AMY GOODMAN: What’s micropower?
AMORY LOVINS: Again, it’s renewables, other than big hydro, plus co-generating electricity and heat together, usually in industry.
In 2006, micropower, for the first time, produced more electricity worldwide than nuclear did. A sixth of the world’s electricity is now micropower, a third of the new electricity. In a dozen industrial countries, micropower makes anywhere from a sixth to over half of all the electricity elsewhere. This is not a fringe activity anymore.
China, which has the world’s most ambitious nuclear program, by the end of 2006 had seven times that much capacity in distributed renewables, and they were growing it seven times faster.
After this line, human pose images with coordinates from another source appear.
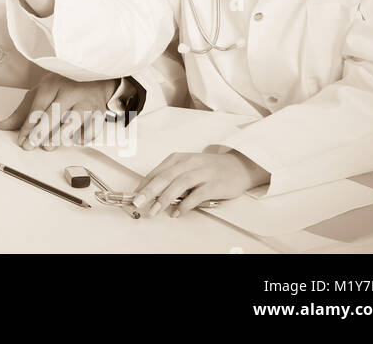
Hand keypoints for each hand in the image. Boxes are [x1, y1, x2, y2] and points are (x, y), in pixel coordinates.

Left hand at [0, 72, 118, 149]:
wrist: (94, 82)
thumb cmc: (64, 89)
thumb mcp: (40, 93)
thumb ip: (23, 111)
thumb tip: (4, 126)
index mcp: (53, 84)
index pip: (37, 108)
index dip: (28, 126)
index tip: (22, 140)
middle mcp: (70, 92)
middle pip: (53, 116)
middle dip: (40, 134)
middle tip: (31, 145)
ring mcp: (86, 103)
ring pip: (71, 124)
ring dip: (58, 138)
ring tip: (48, 145)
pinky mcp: (99, 114)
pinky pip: (88, 131)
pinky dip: (79, 139)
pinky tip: (71, 140)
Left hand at [131, 151, 270, 216]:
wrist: (239, 166)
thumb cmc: (209, 168)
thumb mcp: (187, 167)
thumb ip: (171, 177)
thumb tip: (151, 193)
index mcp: (179, 158)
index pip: (157, 172)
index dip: (144, 184)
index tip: (133, 196)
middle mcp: (189, 163)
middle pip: (165, 176)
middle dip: (149, 190)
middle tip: (138, 202)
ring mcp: (202, 173)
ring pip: (179, 184)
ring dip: (164, 198)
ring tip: (155, 210)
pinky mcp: (214, 184)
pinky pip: (197, 195)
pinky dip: (186, 204)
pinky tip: (178, 212)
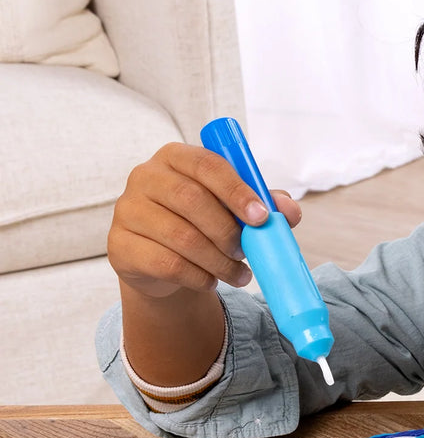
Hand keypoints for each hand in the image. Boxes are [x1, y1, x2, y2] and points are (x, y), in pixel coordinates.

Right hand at [107, 142, 301, 298]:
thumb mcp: (236, 210)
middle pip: (192, 201)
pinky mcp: (120, 246)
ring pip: (182, 237)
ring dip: (220, 262)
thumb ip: (265, 205)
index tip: (262, 217)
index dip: (237, 191)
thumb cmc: (205, 225)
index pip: (207, 165)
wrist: (164, 263)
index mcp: (176, 157)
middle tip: (247, 252)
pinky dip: (199, 277)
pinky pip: (167, 264)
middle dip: (229, 232)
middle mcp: (145, 176)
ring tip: (239, 274)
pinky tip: (212, 280)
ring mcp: (127, 210)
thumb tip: (289, 211)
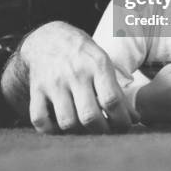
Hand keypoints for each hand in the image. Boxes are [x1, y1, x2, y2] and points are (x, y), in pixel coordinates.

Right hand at [1, 21, 137, 133]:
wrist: (48, 37)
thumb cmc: (82, 54)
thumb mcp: (103, 62)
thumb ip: (117, 90)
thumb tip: (135, 119)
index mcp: (97, 64)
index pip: (112, 100)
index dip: (121, 120)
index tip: (124, 126)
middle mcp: (75, 73)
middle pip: (90, 116)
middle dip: (102, 130)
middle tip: (105, 129)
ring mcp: (53, 82)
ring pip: (67, 122)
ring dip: (79, 132)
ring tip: (85, 128)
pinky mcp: (36, 90)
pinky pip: (40, 120)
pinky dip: (51, 130)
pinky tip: (61, 125)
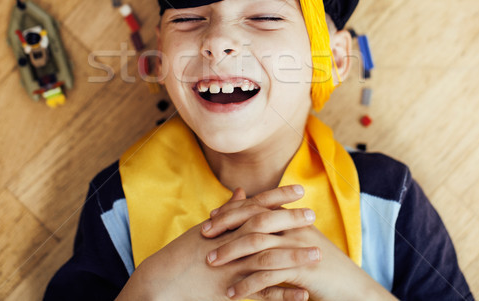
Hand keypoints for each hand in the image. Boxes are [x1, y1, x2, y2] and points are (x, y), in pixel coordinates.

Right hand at [115, 187, 314, 300]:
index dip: (278, 195)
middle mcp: (228, 243)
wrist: (160, 283)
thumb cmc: (181, 253)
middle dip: (290, 220)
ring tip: (318, 254)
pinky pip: (261, 293)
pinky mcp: (230, 291)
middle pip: (264, 227)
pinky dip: (282, 294)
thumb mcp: (204, 228)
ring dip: (294, 256)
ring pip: (267, 259)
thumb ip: (227, 211)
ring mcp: (230, 268)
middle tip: (313, 215)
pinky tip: (303, 295)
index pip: (255, 205)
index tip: (300, 189)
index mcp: (223, 225)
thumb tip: (243, 191)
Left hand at [203, 186, 396, 300]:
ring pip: (257, 246)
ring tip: (211, 263)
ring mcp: (299, 248)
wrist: (353, 290)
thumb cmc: (323, 267)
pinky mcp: (302, 271)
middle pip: (253, 220)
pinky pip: (268, 276)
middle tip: (204, 237)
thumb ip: (278, 229)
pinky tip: (232, 293)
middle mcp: (296, 228)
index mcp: (294, 219)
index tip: (211, 218)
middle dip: (226, 227)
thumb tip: (254, 220)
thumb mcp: (301, 243)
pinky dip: (247, 284)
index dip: (233, 211)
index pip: (258, 207)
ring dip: (231, 254)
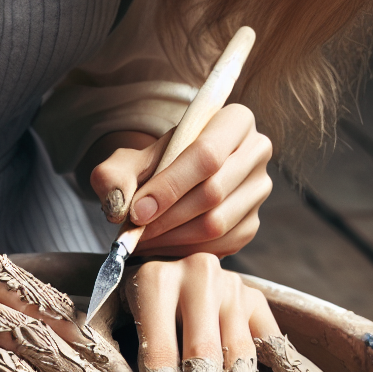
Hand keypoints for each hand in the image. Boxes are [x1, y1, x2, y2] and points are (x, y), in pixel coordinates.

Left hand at [87, 104, 272, 257]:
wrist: (169, 183)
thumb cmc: (152, 167)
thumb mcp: (128, 162)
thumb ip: (114, 176)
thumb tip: (120, 205)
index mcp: (234, 120)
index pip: (206, 155)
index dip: (169, 187)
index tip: (137, 212)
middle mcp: (256, 151)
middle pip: (213, 192)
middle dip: (166, 218)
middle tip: (135, 232)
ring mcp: (258, 190)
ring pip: (217, 224)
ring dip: (172, 238)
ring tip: (142, 240)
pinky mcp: (251, 223)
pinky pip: (220, 245)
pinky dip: (185, 251)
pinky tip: (162, 246)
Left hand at [123, 254, 327, 371]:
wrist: (165, 249)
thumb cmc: (130, 298)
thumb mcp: (105, 312)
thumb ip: (101, 347)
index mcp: (154, 281)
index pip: (160, 355)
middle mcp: (197, 278)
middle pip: (202, 356)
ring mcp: (232, 287)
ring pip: (239, 353)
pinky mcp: (257, 299)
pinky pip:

Take a look at 2007, in which the US or Spain or China added more wind capacity than the world added nuclear capacity. The US added more wind capacity last year than we’ve added coal capacity in the past five years put together.
And renewables, other than big hydro, got last year $71 billion of private capital; nuclear, as usual, got zero. It is only bought by central planners with a draw on the public purse. What does this tell you? I mean, what part of the story does anybody who take markets seriously not get?
AMY GOODMAN: And yet, well, the media clearly in this country doesn’t get it, because it is raised over and over again by the candidates. I mean, it seems that Senator McCain has a favorite number: a hundred years in Iraq, also hoping for a hundred more new nuclear power plants. He had said something about, he doesn’t want to lose the knowledge of building, since the last one was built more than thirty years ago; the people are dying who had built it, so we’ve got to rush and build them now.
AMORY LOVINS: Well, you could say that’s already been lost, in the sense that most of a nuclear plant built now in the US, if there were any, would have to be imported, which, by the way, means we buy it in weak US dollars, which is part of the incredible cost escalation we’ve seen. Moody’s latest number is $7,500 a kilowatt. That’s, again, as the Journal said, about two to four times the numbers that were being bandied about just last year by promoters.